What the exercise asks — Please return the listing exactly as it stands, skipping any pictures.

Supplied information —
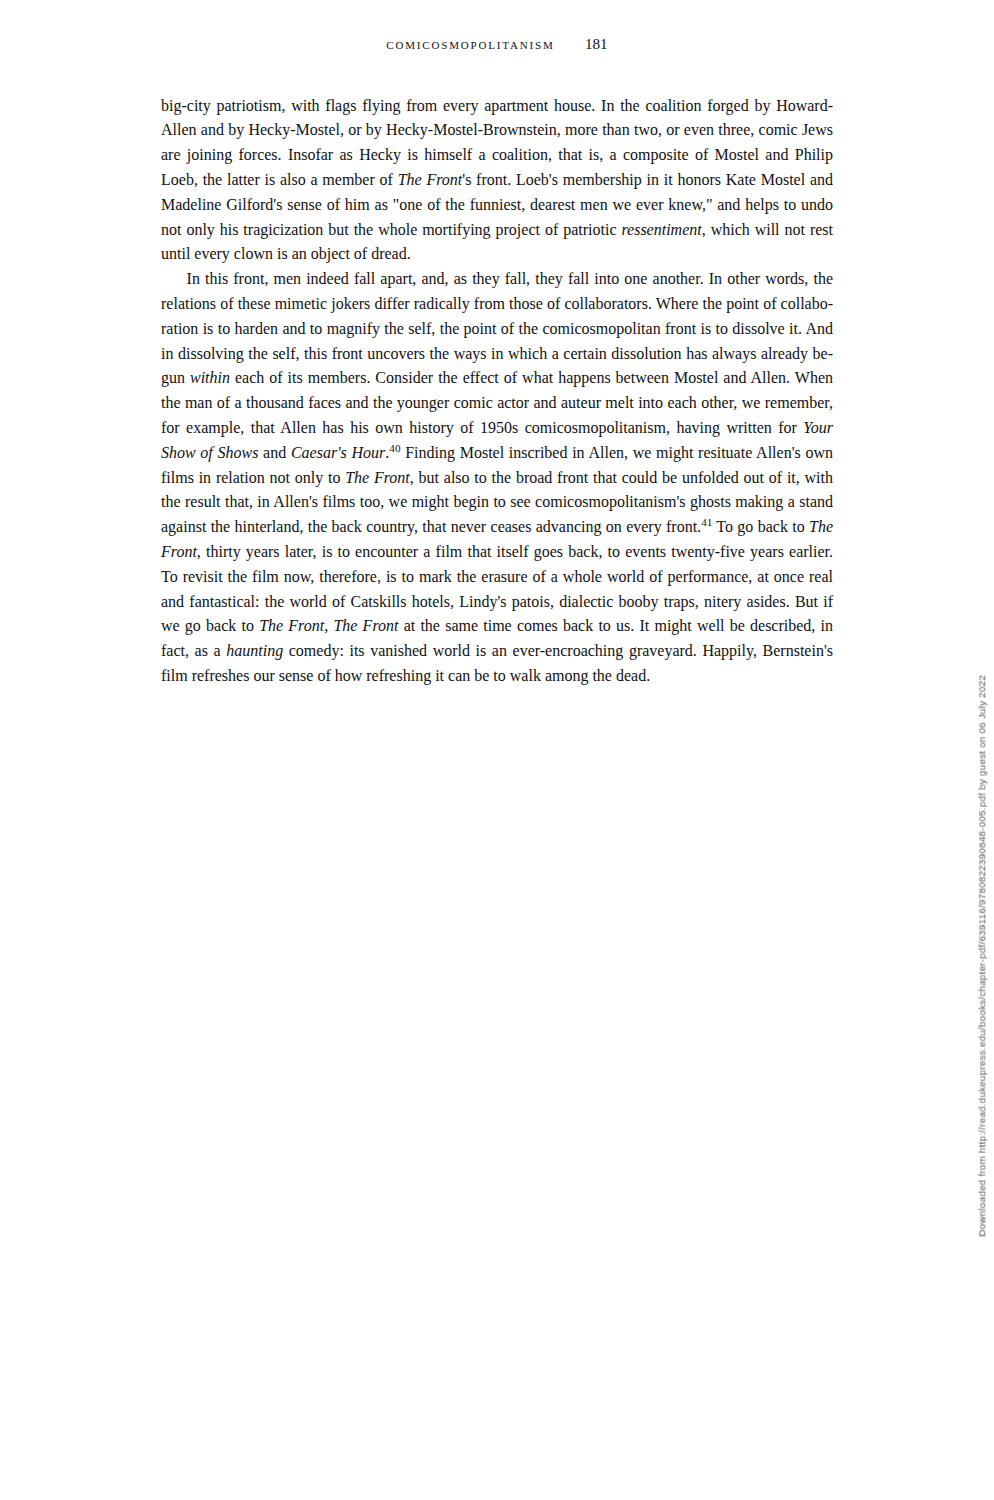Comicosmopolitanism 181
big-city patriotism, with flags flying from every apartment house. In the coalition forged by Howard-Allen and by Hecky-Mostel, or by Hecky-Mostel-Brownstein, more than two, or even three, comic Jews are joining forces. Insofar as Hecky is himself a coalition, that is, a composite of Mostel and Philip Loeb, the latter is also a member of The Front's front. Loeb's membership in it honors Kate Mostel and Madeline Gilford's sense of him as "one of the funniest, dearest men we ever knew," and helps to undo not only his tragicization but the whole mortifying project of patriotic ressentiment, which will not rest until every clown is an object of dread.
In this front, men indeed fall apart, and, as they fall, they fall into one another. In other words, the relations of these mimetic jokers differ radically from those of collaborators. Where the point of collaboration is to harden and to magnify the self, the point of the comicosmopolitan front is to dissolve it. And in dissolving the self, this front uncovers the ways in which a certain dissolution has always already begun within each of its members. Consider the effect of what happens between Mostel and Allen. When the man of a thousand faces and the younger comic actor and auteur melt into each other, we remember, for example, that Allen has his own history of 1950s comicosmopolitanism, having written for Your Show of Shows and Caesar's Hour.40 Finding Mostel inscribed in Allen, we might resituate Allen's own films in relation not only to The Front, but also to the broad front that could be unfolded out of it, with the result that, in Allen's films too, we might begin to see comicosmopolitanism's ghosts making a stand against the hinterland, the back country, that never ceases advancing on every front.41 To go back to The Front, thirty years later, is to encounter a film that itself goes back, to events twenty-five years earlier. To revisit the film now, therefore, is to mark the erasure of a whole world of performance, at once real and fantastical: the world of Catskills hotels, Lindy's patois, dialectic booby traps, nitery asides. But if we go back to The Front, The Front at the same time comes back to us. It might well be described, in fact, as a haunting comedy: its vanished world is an ever-encroaching graveyard. Happily, Bernstein's film refreshes our sense of how refreshing it can be to walk among the dead.
Downloaded from http://read.dukeupress.edu/books/chapter-pdf/639116/9780822390848-005.pdf by guest on 06 July 2022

Solved exercise —
Comicosmopolitanism 181
big-city patriotism, with flags flying from every apartment house. In the coalition forged by Howard-Allen and by Hecky-Mostel, or by Hecky-Mostel-Brownstein, more than two, or even three, comic Jews are joining forces. Insofar as Hecky is himself a coalition, that is, a composite of Mostel and Philip Loeb, the latter is also a member of The Front's front. Loeb's membership in it honors Kate Mostel and Madeline Gilford's sense of him as "one of the funniest, dearest men we ever knew," and helps to undo not only his tragicization but the whole mortifying project of patriotic ressentiment, which will not rest until every clown is an object of dread.
In this front, men indeed fall apart, and, as they fall, they fall into one another. In other words, the relations of these mimetic jokers differ radically from those of collaborators. Where the point of collaboration is to harden and to magnify the self, the point of the comicosmopolitan front is to dissolve it. And in dissolving the self, this front uncovers the ways in which a certain dissolution has always already begun within each of its members. Consider the effect of what happens between Mostel and Allen. When the man of a thousand faces and the younger comic actor and auteur melt into each other, we remember, for example, that Allen has his own history of 1950s comicosmopolitanism, having written for Your Show of Shows and Caesar's Hour.40 Finding Mostel inscribed in Allen, we might resituate Allen's own films in relation not only to The Front, but also to the broad front that could be unfolded out of it, with the result that, in Allen's films too, we might begin to see comicosmopolitanism's ghosts making a stand against the hinterland, the back country, that never ceases advancing on every front.41 To go back to The Front, thirty years later, is to encounter a film that itself goes back, to events twenty-five years earlier. To revisit the film now, therefore, is to mark the erasure of a whole world of performance, at once real and fantastical: the world of Catskills hotels, Lindy's patois, dialectic booby traps, nitery asides. But if we go back to The Front, The Front at the same time comes back to us. It might well be described, in fact, as a haunting comedy: its vanished world is an ever-encroaching graveyard. Happily, Bernstein's film refreshes our sense of how refreshing it can be to walk among the dead.
Downloaded from http://read.dukeupress.edu/books/chapter-pdf/639116/9780822390848-005.pdf by guest on 06 July 2022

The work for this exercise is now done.